- The State of Play
- I, Robot
- Propping Up the Sky
- References
Propping Up the Sky
The range, motivations, and sophistication of attacks is growing, but vendors clamoring like Chicken Little doesn’t actually help anything other than the bottom line. A lot has been said over the years about the use of "fear, uncertainty, and doubt" (FUD) to sell security services and software, but increasingly concerning is the fact that governments around the globe have responded to the use of FUD by either creating or considering legislation that may have a hugely damaging effect on how the computer security industry develops.
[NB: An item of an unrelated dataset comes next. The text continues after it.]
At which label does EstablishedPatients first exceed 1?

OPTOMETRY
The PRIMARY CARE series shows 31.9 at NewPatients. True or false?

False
Proposed changes to the UK’s Computer Misuse Act (CMA) and the Police and Justice Act 2006 may make it a legal offense to supply or offer to supply technologies that can be used to commit an offense. If a researcher publishes an exploit, or a developer writes a tool that is subsequently utilized by an attacker, or even can be used, he or she may have committed a prosecutable offense. This new state of affairs isn’t limited to the UK. In Germany, changes to existing legislation have made it offense to sell, distribute, or acquire "hacking tools," and many legitimate security researchers have had to move on from Germany. Poland has the same sorts of legislation in place, and although this stops the development of legitimate tools useful to security professionals and administrators alike, it hasn’t impacted the creation of exploits by research groups such as Last Stage of Delirium. The growing legal clampdown on security (perversely enough, in the interests of increasing security) isn’t limited to Europe. The U.S. Patriot Act has become a stick with which to beat security researchers and invade personal privacy alike. Also in the U.S., the Digital Millennium Copyright Act (DMCA) has been employed to criminalize even legitimate reverse-engineering (thanks to supposed copyright infringement), making a criminal out of Dmitry Sklyarov, and impeding research by cryptographers and security consultants alike. And what has the security industry done about these legal trends? Thus far, not a lot.
Fear sells. A government, corporation, or individual that isn’t threatened directly is less likely to respond to a general threat by spending money to fix the problem. Politicians understand this trend, and the media are not slow to exploit it. Legislation is being created to address threats to the stability of computer networks, helped in no small part by security vendors’ tales of woe—something that, in itself, is no bad thing. Unfortunately, such legislation may ultimately be employed to halt or hinder legitimate security research, rather than targeting attackers. This is a bad thing, and one we need to address.